Exercise brief. Within the material below, find each line bearing the word "button" and present it.

Record excerpts.
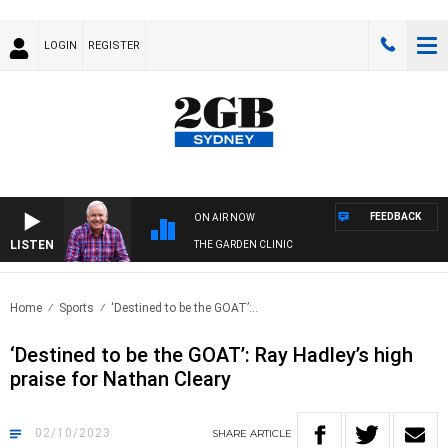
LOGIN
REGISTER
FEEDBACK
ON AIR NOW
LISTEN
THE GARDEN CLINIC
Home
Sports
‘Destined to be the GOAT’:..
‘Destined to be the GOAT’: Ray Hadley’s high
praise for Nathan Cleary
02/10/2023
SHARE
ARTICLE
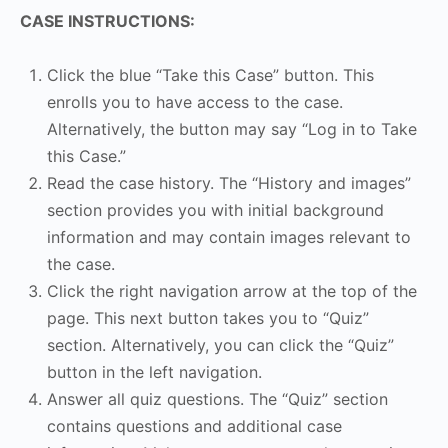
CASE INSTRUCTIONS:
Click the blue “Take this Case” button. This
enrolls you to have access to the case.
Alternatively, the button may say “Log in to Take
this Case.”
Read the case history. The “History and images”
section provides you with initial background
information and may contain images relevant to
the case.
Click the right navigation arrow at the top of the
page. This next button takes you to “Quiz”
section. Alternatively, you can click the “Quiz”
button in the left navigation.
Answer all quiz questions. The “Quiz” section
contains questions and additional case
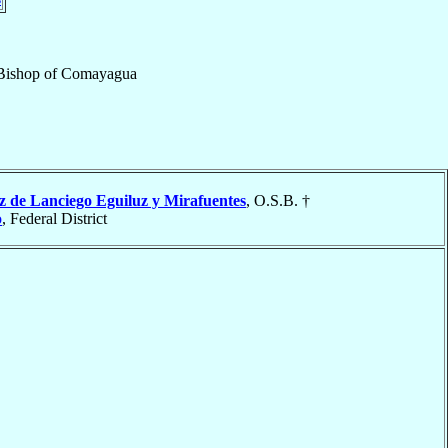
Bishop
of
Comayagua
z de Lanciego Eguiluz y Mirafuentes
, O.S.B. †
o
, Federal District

Answer below.
Click the blue “Take this Case” button. This
Alternatively, the button may say “Log in to Take
page. This next button takes you to “Quiz”
button in the left navigation.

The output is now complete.